President Petro Poroshenko’s gamble in 2018 is that if the Patriarch of Constantinople was to give a clean bill of canonical health to the two independent Ukrainian jurisdictions—that their bishops are legitimate and that their status as churches is valid—he would be able to incentivize those Ukrainian Orthodox currently under the Moscow Patriarchate, only because they wished to remain under a canonical jurisdiction, to leave and join with the other two in forming a single Ukrainian Orthodox Church. That single Church’s status would then be confirmed by the issuing of a tomos, or decree, by the Patriarch of Constantinople. Why Patriarch Bartholomew decided to reverse his position and become involved is less clear—but growing disputes with Moscow and a sense that the splits in Ukrainian Orthodoxy were persisting may have changed his opinion.

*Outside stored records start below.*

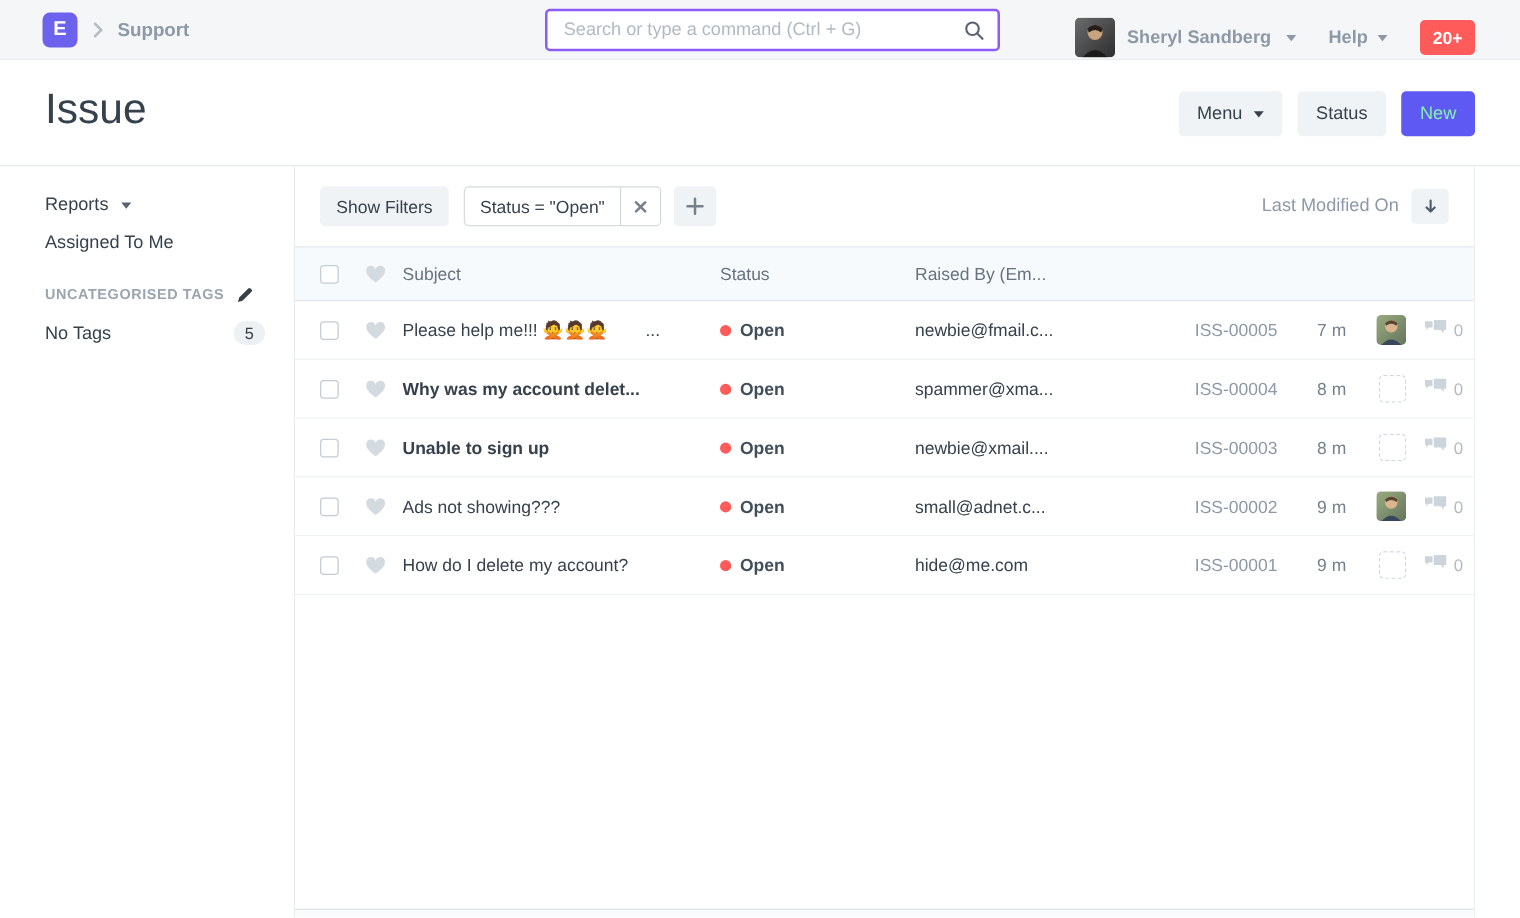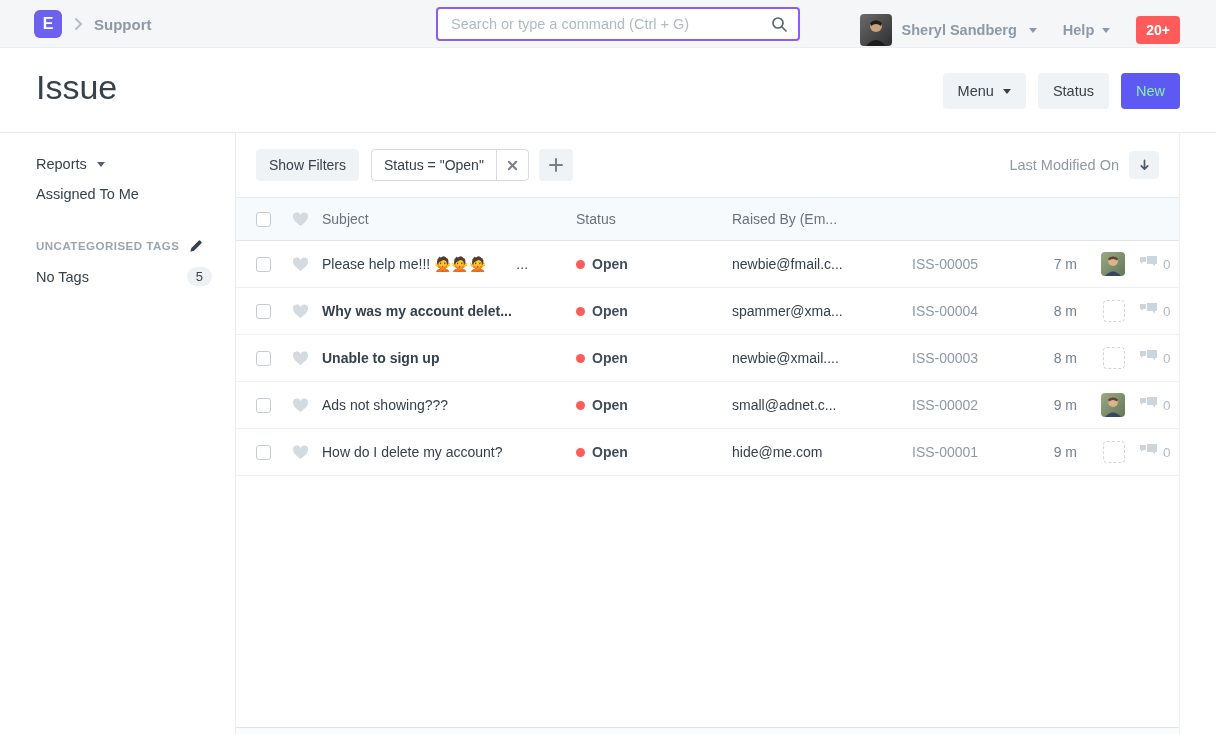--- a/index.html
+++ b/index.html
@@ -46,7 +46,7 @@
   .sidebar { position:absolute; left:0; top:0; width:236px; bottom:0; border-right:1px solid #e9edf0; padding:16px 0 0 36px; }
   .side-link { display:flex; align-items:center; gap:8px; height:30px; font-size:14.5px; color:#36414c; cursor:pointer; }
   .side-link .caret { border-top-color:#55626d; }
-  .tags-head { margin-top:30px; display:flex; align-items:center; gap:10px; }
+  .tags-head { margin-top:20px; display:flex; align-items:center; gap:10px; }
   .tags-title { font-size:11.5px; font-weight:bold; letter-spacing:.5px; color:#9aa5af; }
   .pencil { cursor:pointer; display:flex; }
   .tag-row { margin-top:14px; display:flex; align-items:center; width:176px; justify-content:space-between; cursor:pointer; }

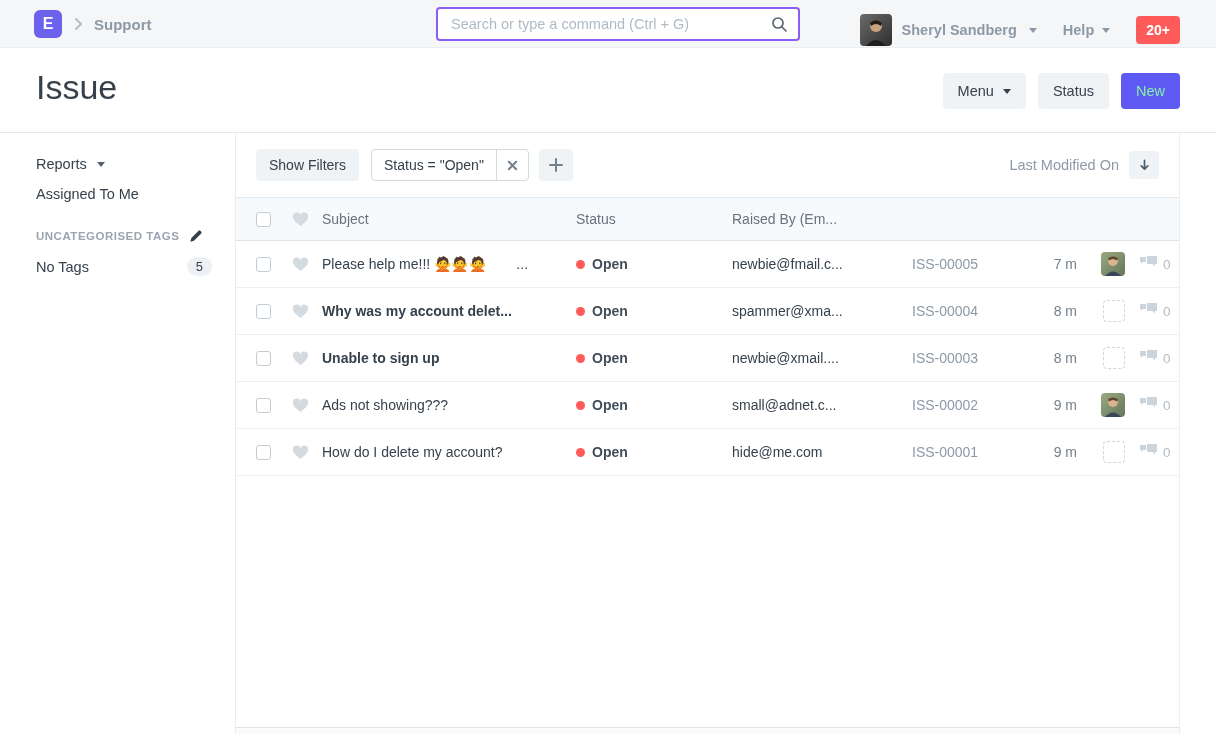--- a/index.html
+++ b/index.html
@@ -86,7 +86,7 @@
   .dot { width:9px; height:9px; border-radius:50%; background:#ff5b5b; }
   .status-text { font-weight:bold; color:#414e5a; }
   .c-raised { width:180px; white-space:nowrap; overflow:hidden; }
-  .c-id { width:110px; text-align:left; color:#8d99a6; }
+  .c-id { width:110px; text-align:right; color:#8d99a6; }
   .c-time { width:55px; text-align:right; color:#74808b; }
   .c-avatar { width:48px; display:flex; justify-content:flex-end; }
   .avatar-sm { width:24px; height:24px; border-radius:4px; overflow:hidden; }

Two problems, of course: the Patriarch of Constantinople has no spiritual power to compel any Ukrainian Orthodox currently under the Moscow Patriarchate to leave its jurisdiction. The second is that other Orthodox Churches, not just Moscow, are under no obligation to recognize these decisions as valid or binding on the entire Orthodox world. Over the coming weeks and months, what Ukrainian Orthodox bishops, priests and parishes do will matter, as will the reaction of the Ukrainian state and government.
For President Vladimir Putin, major defections from the Ukrainian Orthodox Church of the Moscow Patriarchate would represent one of the clearest rejections of his view that Ukrainian and Russians form a single people and civilization; it would, in essence, be Ukrainians voting with their feet to reject that proposition. On the other hand, if President Poroshenko’s government begins to use administrative pressures to compel priests and parishes to break their ecclesiastical ties to Moscow, this could prove politically destabilizing both in Ukraine and complicate its relations with the West.
For the Patriarchate of Constantinople, this act carries with it risks of fracturing the Orthodox world as a whole. While his position carries important prestige, he presides over a flock of several thousand inside Turkey plus elements of the Greek Orthodox diaspora, notably in the United States. He exercises direct authority over only a small percentage of the world’s Orthodox—and other patriarchates, such as that of Antioch in Syria or Serbia—may contest his decision, both for religious reasons and others. For instance, especially in the case of the Antiochian Church, there is the belief that Russian political and military support is vital to its very survival in the Middle East. While elements in the U.S. government support Patriarch Bartholomew’s decision as part of the process to enhance Ukrainian national identity and statehood vis-à-vis Russian claims, Washington has done little to protect the Patriarchate against Turkish pressure in the past. Moreover, given Turkey’s newfound tilt towards Russia, President Recep Tayyip Erdoğan—who has never liked the Patriarchal presence in Turkey to begin with—may be more than happy to intensify pressure on the Patriarch in retaliation, especially if this is seen as pleasing the Kremlin.